I (F20) developed a very healthy relationship with my mother about two years ago. I considered her my best friend and so did she. I even told her about my boyfriend after years of hiding it. She was very supportive of me and happy too.
An year later I found out that she is cheating on my father. I was devastated because I thought of her as my role model. I didn’t tell my father because I have a brother with special needs who needs them. I didn’t even confront my mother but we kinda started drifting apart. A couple of months later she confessed it to me. She gave a few excuses as to why her cheating on my father isn’t as bad (1. They have a 20 year age gap 2. Unhappy sex life 3. My father has health issues and she’s tired of giving up everything to take care of him 4. She can’t divorce him because of my brother). I get it, I see her point. I let it slide because she’s a good mother and it’s her personal life.

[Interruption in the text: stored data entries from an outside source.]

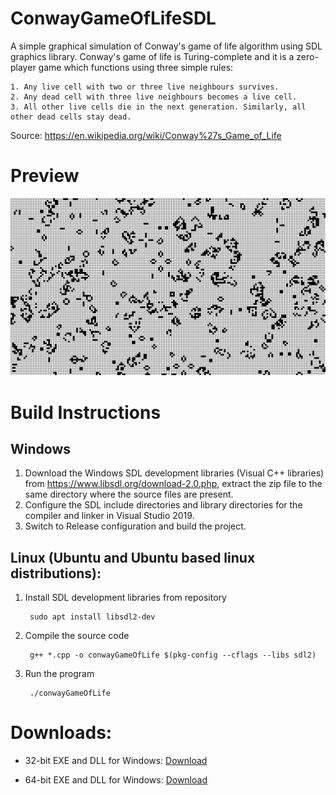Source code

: # ConwayGameOfLifeSDL
A simple graphical simulation of Conway's game of life algorithm using SDL graphics library. Conway's game of life is Turing-complete and it is a zero-player game which functions using three simple rules:

    1. Any live cell with two or three live neighbours survives.
    2. Any dead cell with three live neighbours becomes a live cell.
    3. All other live cells die in the next generation. Similarly, all other dead cells stay dead.

Source: https://en.wikipedia.org/wiki/Conway%27s_Game_of_Life

# Preview
<img src="./res/gameOfLife.png">

# Build Instructions
## Windows
1. Download the Windows SDL development libraries (Visual C++ libraries) from https://www.libsdl.org/download-2.0.php, extract the zip file to the same directory where the source files are present.
2. Configure the SDL include directories and library directories for the compiler and linker in Visual Studio 2019.
3. Switch to Release configuration and build the project.

## Linux (Ubuntu and Ubuntu based linux distributions):
1. Install SDL development libraries from repository

        sudo apt install libsdl2-dev
2. Compile the source code

        g++ *.cpp -o conwayGameOfLife $(pkg-config --cflags --libs sdl2)
3. Run the program

        ./conwayGameOfLife

# Downloads:
* 32-bit EXE and DLL for Windows: [Download](https://github.com/aakashm101/ConwayGameOfLifeSDL/tree/main/bin/x86)

* 64-bit EXE and DLL for Windows: [Download](https://github.com/aakashm101/ConwayGameOfLifeSDL/tree/main/bin/x64)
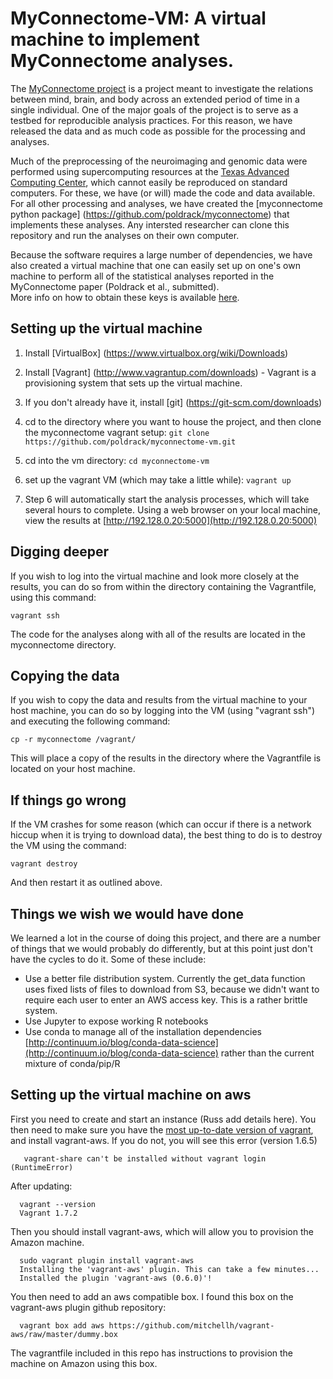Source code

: # MyConnectome-VM: A virtual machine to implement MyConnectome analyses.

The [MyConnectome project](http://www.myconnectome.org) is a project meant to investigate the relations between mind, brain, and body across an extended period of time in a single individual.  One of the major goals of the project is to serve as a testbed for reproducible analysis practices.  For this reason, we have released the data and as much code as possible for the processing and analyses.  

Much of the preprocessing of the neuroimaging and genomic data were performed using supercomputing resources at the [Texas Advanced Computing Center](http://www.tacc.utexas.edu), which cannot easily be reproduced on standard computers. For these, we have (or will) made the code and data available.  For all other processing and analyses, we have created the [myconnectome python package] (https://github.com/poldrack/myconnectome) that implements these analyses. Any intersted researcher can clone this repository and run the analyses on their own computer.  

Because the software requires a large number of dependencies, we have also created a virtual machine that one can easily set up on one's own machine to perform all of the statistical analyses reported in the MyConnectome paper (Poldrack et al., submitted).  
More info on how to obtain these keys is available [here](http://docs.aws.amazon.com/AWSSimpleQueueService/latest/SQSGettingStartedGuide/AWSCredentials.html).


## Setting up the virtual machine

1. Install [VirtualBox] (https://www.virtualbox.org/wiki/Downloads)

2. Install [Vagrant] (http://www.vagrantup.com/downloads) - Vagrant is a provisioning system that sets up the virtual machine.

3. If you don't already have it, install [git] (https://git-scm.com/downloads)

4.  cd to the directory where you want to house the project, and then clone the myconnectome vagrant setup:
`git clone https://github.com/poldrack/myconnectome-vm.git`

5. cd into the vm directory: `cd myconnectome-vm`

6. set up the vagrant VM (which may take a little while):
`vagrant up`

7.  Step 6 will automatically start the analysis processes, which will take several hours to complete.  Using a web browser on your local machine, view the results at [http://192.128.0.20:5000](http://192.128.0.20:5000)

## Digging deeper

If you wish to log into the virtual machine and look more closely at the results, you can do so from within the directory containing the Vagrantfile, using this command:

`vagrant ssh`

The code for the analyses along with all of the results are located in the myconnectome directory.

## Copying the data

If you wish to copy the data and results from the virtual machine to your host machine, you can do so by logging into the VM (using "vagrant ssh") and executing the following command:

`cp -r myconnectome /vagrant/`

This will place a copy of the results in the directory where the Vagrantfile is located on your host machine.

## If things go wrong

If the VM crashes for some reason (which can occur if there is a network hiccup when it is trying to download data), the best thing to do is to destroy the VM using the command:

`vagrant destroy`

And then restart it as outlined above.  

## Things we wish we would have done

We learned a lot in the course of doing this project, and there are a number of things that we would probably do differently, but at this point just don't have the cycles to do it.  Some of these include:

- Use a better file distribution system.  Currently the get_data function uses fixed lists of files to download from S3, because we didn't want to require each user to enter an AWS access key.  This is a rather brittle system.
- Use Jupyter to expose working R notebooks
- Use conda to manage all of the installation dependencies [http://continuum.io/blog/conda-data-science](http://continuum.io/blog/conda-data-science) rather than the current mixture of conda/pip/R


## Setting up the virtual machine on aws

First you need to create and start an instance (Russ add details here). You then need to make sure you have the [most up-to-date version of vagrant](https://www.vagrantup.com/downloads), and install vagrant-aws. If you do not, you will see this error (version 1.6.5)

       vagrant-share can't be installed without vagrant login (RuntimeError)
 
After updating:

      vagrant --version
      Vagrant 1.7.2

Then you should install vagrant-aws, which will allow you to provision the Amazon machine.

      sudo vagrant plugin install vagrant-aws
      Installing the 'vagrant-aws' plugin. This can take a few minutes...
      Installed the plugin 'vagrant-aws (0.6.0)'!

You then need to add an aws compatible box. I found this box on the vagrant-aws plugin github repository:

      vagrant box add aws https://github.com/mitchellh/vagrant-aws/raw/master/dummy.box

The vagrantfile included in this repo has instructions to provision the machine on Amazon using this box.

BUT the problem is that she thinks that her having an affair is the same as me being in a relationship. She wants to gossip about this new guy when I clearly don’t want to listen. She told me once how he considers me his daughter and I straight up told her that I’m not a orphan for him to try and be my father. My mom took it personally. This guy tries too hard to act like he’s a part of our family. I hate it. I tried to talk to my mother about how I don’t want to listen about this new guy, she can do whatever she wants and I won’t tell, but I just don’t want to hear it. It worked, she stopped talking about him. But she also stopped talking to me in general. Whenever she talks, it’s always complains about my father.
Ever since she has been really passive aggressive towards me for not accepting the guy and being supportive of her “relationship”. She’s always throwing taunts in my way, in everything I do. Here’s an instance:
MOM: Women have to suffer so much. Don’t do this, don’t wear that..
ME: Yeah. What’s worse is that women don’t even support other women.
MOM: True. When your own daughter doesn’t support you how do you expect other women to? sarcastic smile Am I wrong?
I can’t take this anymore. I’m tired. Why is it impossible to make her understand that it’s difficult to hear things against my father and that it doesn’t necessarily mean I am against her? How do I make her understand without her turning this into some sort of argument?